Then there’s the way he looked at me when he said I had hurt him by breaking his trust…
God, why the hell did that do me in, like a sledgehammer to the chest?
I couldn’t breathe when I saw the look on his face.
“Urgh!”
This is how I first fell into this sea of unrequited love in the first place, with no hope of being saved.
I latched onto him with everything in me simply because he never once let go of my hand.
He already knew I was suicidal that night we met, but he was also aware of something else I wasn’t.
I didn’t have the courage to go through with it.
A little girl, aware that she’s a burden to her brother and grandmother, responsible for the death of her grandfather, sick, slow, unintelligent, riddled with nightmares, abandoned and easily forgettable. Is it any wonder that I padlocked myself to the first person to ever indulge me the way he did?
When a surprise moment of death actually came via some dangerous men, he took my hand and jumped off that cliff with me.
I fell with him, literally.
But figuratively, I fellforhim… alone.
I mean, he never once said he likes me, let alone that he loves me.
It’s just that over the years, there’ve been more than a handful inexplicable moments we’ve shared… and things he has done for me and to me that…
My heart leaps in my chest at the thought of what happened in his office.
I quickly rush back to the master bedroom. I find it spotless and clean from the horror scene it was a while ago.
The bed is made and Jackson’s mutilated bloody body is nowhere in sight.
Now, not only is it sterile, there’s a pleasant scent wafting in the air. It’s as if nothing happened in here.
Shaking my head at Emmett’s quick movements, I quickly rush into the bathroom and find the floor-length mirror to check my backside.
Tentatively, I touch it and hiss in pain.

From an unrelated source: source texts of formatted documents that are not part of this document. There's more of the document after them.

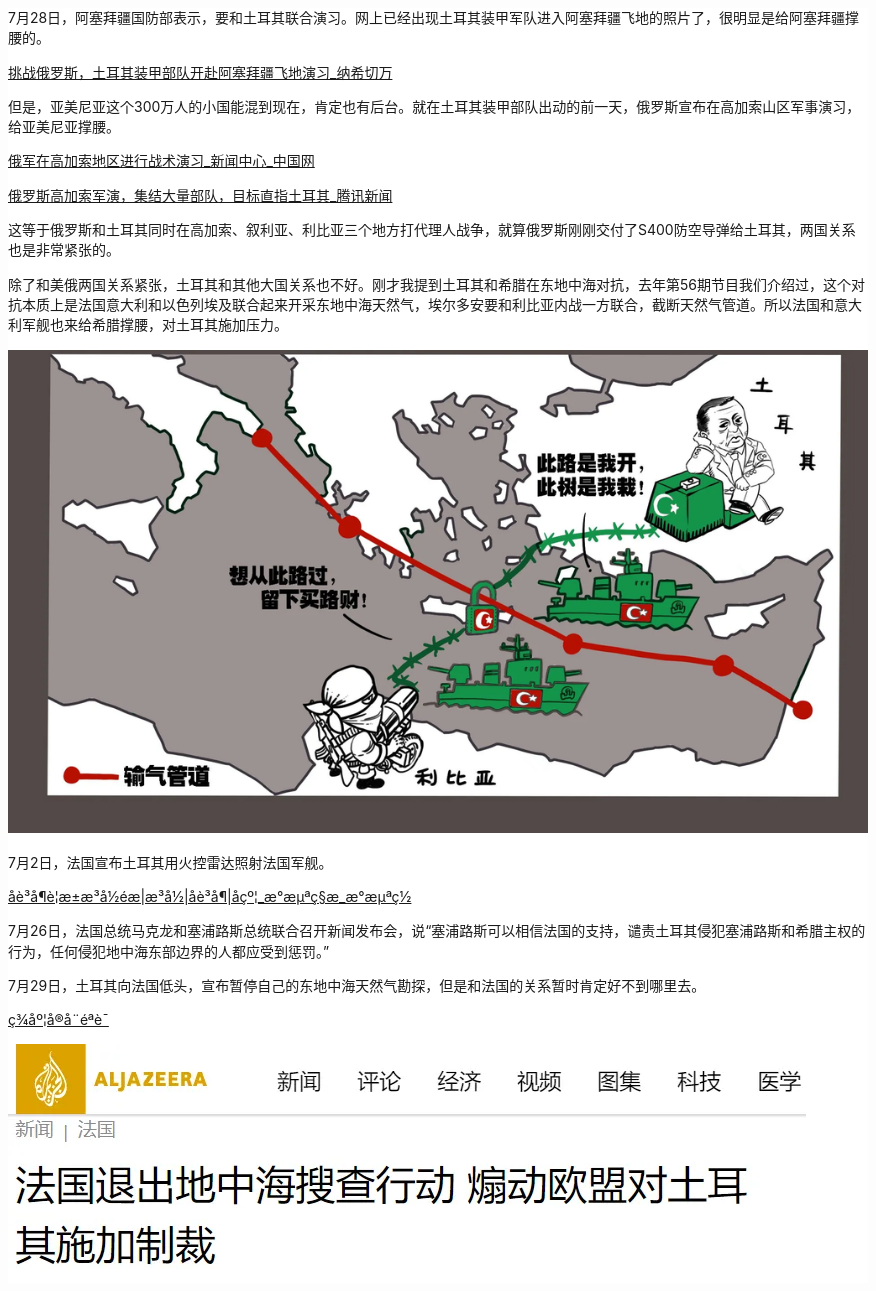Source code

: 7月28日，阿塞拜疆国防部表示，要和土耳其联合演习。网上已经出现土耳其装甲军队进入阿塞拜疆飞地的照片了，很明显是给阿塞拜疆撑腰的。

[挑战俄罗斯，土耳其装甲部队开赴阿塞拜疆飞地演习_纳希切万](https://www.sohu.com/a/410220093_352347?spm=smpc.news-home.mil-cul-news.5.1595943196633RyukjQ0&_f=index_chan08mil_culnews_4&qq-pf-to=pcqq.c2c)

但是，亚美尼亚这个300万人的小国能混到现在，肯定也有后台。就在土耳其装甲部队出动的前一天，俄罗斯宣布在高加索山区军事演习，给亚美尼亚撑腰。

[俄军在高加索地区进行战术演习_新闻中心_中国网](http://news.china.com.cn/2020-07/28/content_76318640.htm)

[俄罗斯高加索军演，集结大量部队，目标直指土耳其_腾讯新闻](https://new.qq.com/omn/20200728/20200728A0QFUK00.html)

这等于俄罗斯和土耳其同时在高加索、叙利亚、利比亚三个地方打代理人战争，就算俄罗斯刚刚交付了S400防空导弹给土耳其，两国关系也是非常紧张的。

除了和美俄两国关系紧张，土耳其和其他大国关系也不好。刚才我提到土耳其和希腊在东地中海对抗，去年第56期节目我们介绍过，这个对抗本质上是法国意大利和以色列埃及联合起来开采东地中海天然气，埃尔多安要和利比亚内战一方联合，截断天然气管道。所以法国和意大利军舰也来给希腊撑腰，对土耳其施加压力。

![](/images/btnews/btnews/0101_0200/0148/image27.webp)

7月2日，法国宣布土耳其用火控雷达照射法国军舰。

[åè³å¶è¦æ±æ³å½éæ­\|æ³å½\|åè³å¶\|åçº¦\_æ°æµªç§æ\_æ°æµªç½](https://tech.sina.com.cn/roll/2020-07-03/doc-iircuyvk1789198.shtml)

7月26日，法国总统马克龙和塞浦路斯总统联合召开新闻发布会，说“塞浦路斯可以相信法国的支持，谴责土耳其侵犯塞浦路斯和希腊主权的行为，任何侵犯地中海东部边界的人都应受到惩罚。”

7月29日，土耳其向法国低头，宣布暂停自己的东地中海天然气勘探，但是和法国的关系暂时肯定好不到哪里去。

[ç¾åº¦å®å¨éªè¯](https://baijiahao.baidu.com/s?id=1673505251072755251&wfr=spider&for=pc)

![](/images/btnews/btnews/0101_0200/0148/image28.webp)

It’s still sore, but why, oh why, did I respond like that to that man?
How did he know to do that?
I was on the verge of having a panic attack, but he snatched me out of it by delivering an unexpected…
“Am I a masochist?” I whisper to myself in shock.
Well, if you’re going to hold on to unrequited love for as long as I have then it tracks, to be honest.
“Seriously, what was that?” I mutter to myself.
Feeling majorly unsettled, I grab my phone and go straight to the group chat.
Wake your lazy asses up! I have a question!!
Kim: Did you wake up on the floor?
Raea: We’ve been up for hours! What’s up?